Сидели и оба вертелись. Шу из-за того, что смотреть на происходящее было скучно и неинтересно – актеры и актерки были слишком размалеваны, кричали неестественно громкими, а иногда и пугающими, голосами, бегали и прыгали по сцене и от этой беготни и скачков от пола и от одежды вздымались сероватые облачка пыли, и Шурочке, привыкшему к почти стерильной домашней чистоте, хотелось немедленно чихнуть и высморкаться. И он чихал и шмыгал носом, нервируя сидящих радом зрителей.
Мама вертелась тоже, но не потому, что ей не нравилось действие, на него она вообще не обращала внимания, и, скорее всего, даже не сказала бы, спроси у нее потом, как назывался и о чем был спектакль. Нет, зоркие мамины глаза выглядывали и высматривали знакомые лица ее влиятельных пациентов с тем, чтобы во время антракта, взяв за ручку прехорошенького Шурочку, как бы невзначай столкнуться с одним из них, и сладчайшим голоском удивиться неожиданной встрече, с мягкой тревожностью осведомиться о здоровье, наклониться к маленькому наследнику, которого привел визави и угостить его конфеткой, взявшейся как будто из воздуха, сюсюкая и разливаясь соловьем. Итогом таких встреч всегда становилась договоренность о рабочих визитах мамы к благодарному больному с курсом уколов от давления, капельниц от нервов, да и просто витаминов для укрепления изношенного организма. Во всё время маминого разговора, Шура нещадно тянул ее за руку, очень хотелось успеть в буфет, где в бумажном стаканчике давали лимонад «Буратино», а на белой картонной тарелочке с гофрированным краем – невероятно вкусные бутерброды с кружками копченой колбасы в белых крапинках жира и прозрачной кожуркой по краям.
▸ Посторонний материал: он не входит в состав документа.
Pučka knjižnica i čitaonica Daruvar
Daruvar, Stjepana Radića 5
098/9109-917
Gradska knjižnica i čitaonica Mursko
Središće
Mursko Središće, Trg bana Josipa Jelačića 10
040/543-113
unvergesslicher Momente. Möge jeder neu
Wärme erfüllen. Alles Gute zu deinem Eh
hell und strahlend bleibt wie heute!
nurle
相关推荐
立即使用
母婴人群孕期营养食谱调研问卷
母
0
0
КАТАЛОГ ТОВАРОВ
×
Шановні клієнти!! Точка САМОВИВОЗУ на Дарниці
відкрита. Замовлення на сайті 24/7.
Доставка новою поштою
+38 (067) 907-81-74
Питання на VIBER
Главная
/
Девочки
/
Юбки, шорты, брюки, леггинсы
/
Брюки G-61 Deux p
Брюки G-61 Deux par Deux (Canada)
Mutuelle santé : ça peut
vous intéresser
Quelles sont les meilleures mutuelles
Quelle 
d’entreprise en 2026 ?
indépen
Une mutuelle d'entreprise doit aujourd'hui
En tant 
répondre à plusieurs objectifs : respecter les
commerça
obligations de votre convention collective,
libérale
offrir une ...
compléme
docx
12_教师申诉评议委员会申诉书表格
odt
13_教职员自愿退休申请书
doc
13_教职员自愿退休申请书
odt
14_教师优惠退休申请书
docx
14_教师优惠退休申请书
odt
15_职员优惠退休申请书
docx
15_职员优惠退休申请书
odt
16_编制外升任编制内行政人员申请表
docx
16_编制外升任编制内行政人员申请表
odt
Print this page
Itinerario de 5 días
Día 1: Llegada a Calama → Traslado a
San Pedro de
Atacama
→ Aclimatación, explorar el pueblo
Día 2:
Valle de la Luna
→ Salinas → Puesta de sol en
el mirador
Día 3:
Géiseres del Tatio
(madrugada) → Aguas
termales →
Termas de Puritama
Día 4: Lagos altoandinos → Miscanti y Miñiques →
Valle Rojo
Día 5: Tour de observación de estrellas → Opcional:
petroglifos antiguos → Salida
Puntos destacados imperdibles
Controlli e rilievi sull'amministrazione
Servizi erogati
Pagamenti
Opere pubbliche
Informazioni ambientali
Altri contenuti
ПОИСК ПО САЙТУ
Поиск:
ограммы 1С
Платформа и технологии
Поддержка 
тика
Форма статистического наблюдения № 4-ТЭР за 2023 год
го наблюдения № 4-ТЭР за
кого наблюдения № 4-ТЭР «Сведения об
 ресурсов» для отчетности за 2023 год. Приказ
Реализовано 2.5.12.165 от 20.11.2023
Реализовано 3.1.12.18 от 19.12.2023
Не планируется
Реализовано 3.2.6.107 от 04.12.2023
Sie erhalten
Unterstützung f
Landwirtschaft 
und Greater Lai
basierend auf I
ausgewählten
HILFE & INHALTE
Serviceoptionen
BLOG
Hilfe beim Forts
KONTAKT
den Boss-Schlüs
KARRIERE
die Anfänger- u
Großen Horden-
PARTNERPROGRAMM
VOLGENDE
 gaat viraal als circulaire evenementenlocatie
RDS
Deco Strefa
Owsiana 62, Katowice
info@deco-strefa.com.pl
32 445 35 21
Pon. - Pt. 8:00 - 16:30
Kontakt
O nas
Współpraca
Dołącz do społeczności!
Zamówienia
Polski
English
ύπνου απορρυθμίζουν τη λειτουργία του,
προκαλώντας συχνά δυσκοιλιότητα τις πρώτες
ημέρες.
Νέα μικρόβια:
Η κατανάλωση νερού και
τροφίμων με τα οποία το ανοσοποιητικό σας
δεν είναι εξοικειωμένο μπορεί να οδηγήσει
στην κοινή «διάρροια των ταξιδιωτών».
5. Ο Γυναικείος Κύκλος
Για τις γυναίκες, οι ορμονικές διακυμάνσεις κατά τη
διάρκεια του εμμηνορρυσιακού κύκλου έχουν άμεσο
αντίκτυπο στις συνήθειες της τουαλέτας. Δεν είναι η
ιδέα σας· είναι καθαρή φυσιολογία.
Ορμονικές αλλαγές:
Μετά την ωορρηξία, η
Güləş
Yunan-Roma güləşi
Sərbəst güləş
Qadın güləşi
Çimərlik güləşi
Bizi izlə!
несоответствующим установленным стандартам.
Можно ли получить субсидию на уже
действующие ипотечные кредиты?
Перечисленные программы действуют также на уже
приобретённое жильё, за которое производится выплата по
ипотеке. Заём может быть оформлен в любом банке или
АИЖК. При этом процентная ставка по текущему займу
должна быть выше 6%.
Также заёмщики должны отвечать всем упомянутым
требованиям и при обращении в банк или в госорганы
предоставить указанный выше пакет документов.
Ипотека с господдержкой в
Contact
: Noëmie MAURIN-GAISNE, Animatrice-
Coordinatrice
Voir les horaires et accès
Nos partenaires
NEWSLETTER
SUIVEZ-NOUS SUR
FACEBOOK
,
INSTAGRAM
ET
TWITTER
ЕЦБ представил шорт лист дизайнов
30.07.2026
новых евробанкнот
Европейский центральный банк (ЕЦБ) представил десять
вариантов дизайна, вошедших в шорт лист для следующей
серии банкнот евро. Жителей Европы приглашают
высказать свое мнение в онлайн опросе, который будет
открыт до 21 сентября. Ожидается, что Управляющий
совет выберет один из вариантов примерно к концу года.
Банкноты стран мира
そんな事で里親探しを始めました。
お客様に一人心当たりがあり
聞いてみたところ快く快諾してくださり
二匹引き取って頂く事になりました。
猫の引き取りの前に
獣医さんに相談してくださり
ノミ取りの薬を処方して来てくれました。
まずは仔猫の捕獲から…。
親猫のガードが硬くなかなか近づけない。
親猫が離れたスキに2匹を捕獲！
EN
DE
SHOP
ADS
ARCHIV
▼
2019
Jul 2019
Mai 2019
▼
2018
Впрочем, маминого собеседника тоже тянули в том же направлении, так что общение заканчивалось быстро к удовольствию обеих сторон.
Когда Шуре исполнилось десять лет, он наотрез отказался ходить в театр, и даже всесильная Ида Георгиевна не смогла на него повлиять, не говоря уж об остальных подружках.
– Что ж, – вздыхала все понимающая Клавдия Степановна, – мальчик взрослеет, скоро и с нами ему станет неинтересно, – и гладила Шурочку по мягким густым волосам.
Клавдия баловала Шурика по-своему. Однажды купила копилку – огромного глиняного поросёнка, невероятно-розового цвета с красным носом-пяточком, прорисованным до мельчайших подробностей, от раздутых ноздрей до жестких, колючих щетинок. Шурочку этот нос почему-то пугал, всё ему казалось, что из него вылетит жирная грязная муха и укусит за нежную щеку, оставив безобразный шрам на всю жизнь. Поэтому он закрасил его черным фломастером, который специально захватил с собой, когда пошел в гости к Клавдии Степановне. Пятачок стал черным, неровные штрихи, сделанные дрожащей Шурочкиной рукой, выползали за края поросячьего носа, и получился в итоге поросенок в черную кривую полоску – уродство!